### À FAIRE
(1) Selon l'extrait sur l'histoire de la cryptographie, quel est le diamètre approximatif de la reproduction du Grand Sceau offerte à Averell Harriman ?
(2) Transcrivez à l'identique l'extrait sur l'histoire de la cryptographie, depuis « Averell Harriman, l'ambassadeur » jusqu'à « 5 cm d'épaisseur. » inclus.

### EXTRAIT DE PAGE
───
Extrait de l'émission CPU release Ex0093 : Histoires de la cryptographie, 3ème partie : Des espions et des ondes.
L'Allemagne Nazie est vaincue, mais l'été 1945 n'est pas encore paisible : les États-Unis ferraillent encore contre le Japon Impérial côté Pacifique. Pas aidés par l'URSS car Staline n'est pas encore entrée en guerre contre l'empereur Hiro Hito, malgré leur frontière commune en Sibérie. Mais clairement, on approche de la fin de la Seconde Guerre Mondiale, maintenant qu'elle est finie en Europe.
Averell Harriman, l'ambassadeur Américain à Moscou, reçoit le 4 août 1945 un cadeau de la part des Pionniers soviétiques en geste d'amitié entre les peuples : La vaillante organisation de la jeunesse communiste lui offre une reproduction en relief du Grand Sceau des États-Unis, une pièce sculptée en bois assez imposante, d'un diamètre d'une quarantaine de centimètres et 5 cm d'épaisseur.
Tout y est : du fameux aigle à tête blanche, les 13 étoiles représentant les premiers États et la devise latine E pluribus unum
(Plusieurs unis
). La cérémonie fut sûrement solennelle, bon enfant… et mineure.
(quoi ? j'ai mal choisi mes mots ?)
Le 6 août 1945, la ville d'Hiroshima est écrasée par une bombe d'un genre nouveau. Deux jours après, Moscou entre enfin en guerre contre le Japon en envahissant la Mandchourie occupée et les Îles Kouriles. Une deuxième bombe atomique détruit Nagasaki, l'Empereur Hiro Hito capitula avant la fin août.
───
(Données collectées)
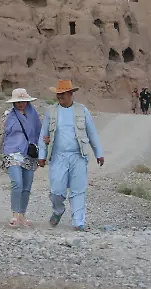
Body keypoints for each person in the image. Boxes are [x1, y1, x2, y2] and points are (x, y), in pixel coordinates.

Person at [38, 80, 104, 232]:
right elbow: (44, 135)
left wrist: (98, 153)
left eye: (63, 95)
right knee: (56, 191)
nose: (60, 97)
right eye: (58, 95)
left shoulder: (82, 110)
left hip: (78, 156)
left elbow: (92, 133)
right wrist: (42, 154)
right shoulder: (51, 111)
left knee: (78, 190)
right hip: (58, 156)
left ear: (71, 94)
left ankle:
───
### RÉPONSES PAR TÂCHE
(1) Une quarantaine de centimètres.

(2)
Averell Harriman, l'ambassadeur Américain à Moscou, reçoit le 4 août 1945 un cadeau de la part des Pionniers soviétiques en geste d'amitié entre les peuples : La vaillante organisation de la jeunesse communiste lui offre une reproduction en relief du Grand Sceau des États-Unis, une pièce sculptée en bois assez imposante, d'un diamètre d'une quarantaine de centimètres et 5 cm d'épaisseur.